I love having time to myself and being introverted; curling up with a cup of tea on an absolutely perfect summer night and being alone. It's during these rare moments that I find myself staring out my window and watching a tiny city of lights blink against the crow's black wing of night and allow myself to be whisked away to another time and place. I go over lists and goals I have, or examine the finer details of what makes me who I am. I think about where I want to go or what I want to do with my life and I travel down the various potential paths to test the waters with barefooted toes of determination. I dream. I make plans. I listen to the rumbles of crickets hidden in the grass and the wind breathing through the woods and I realize that this is my life, and I can do whatever I want with it. When I think of it that way, it's almost intimidating. I can do anything, I can be anything, I can go anywhere; so much power, so much potential. My life is what I make of it. It's empowering. I am filled with desire to improve, to change, to become, to do my best, to make my second chance at being alive worth something so that at the end of the day someone can say: "Yes, I'm glad we gave her a second shot."

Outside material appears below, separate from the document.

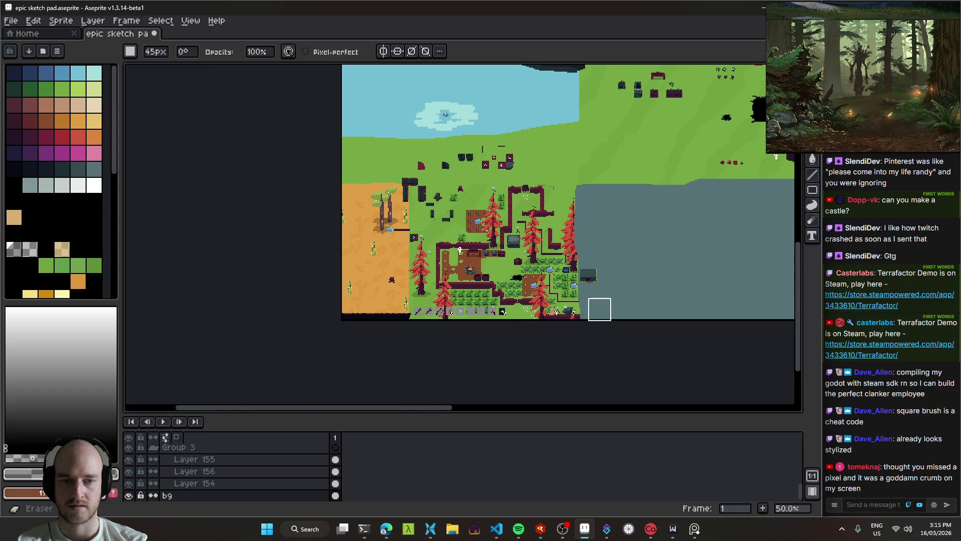
mouse_move(632, 294)
mouse_down()
mouse_move(551, 279)
mouse_move(184, 307)
mouse_up()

Morbid? Maybe a little. I just want to make someone proud. I want to be deserving of my life. 
So, on these quiet nights when it's jut me and a warm mug of chamomile sitting in between my cupped hands; my eyes glossed over as I stare out into the blanket of black, I fill up with gratitude. And then I make my lists and I set my goals and I go to bed ready to wake up and prepared to do my best.

In this crazy world where there is never enough time in the day to get everything done, it becomes very easy to lose track of one's self. Getting caught up with the day in and day out routine slowly erases the finer lines of a soul; blends them into unclear images that eventually get lost in that grey area. So it's important to me to set aside a quiet night here or there to take care of myself and to refocus and recommit to my goals. It's taken me a long time to learn how to invest that kind of time into myself; but let me tell you, it has made all the difference.

No matter what happens, life will continue to be beautiful.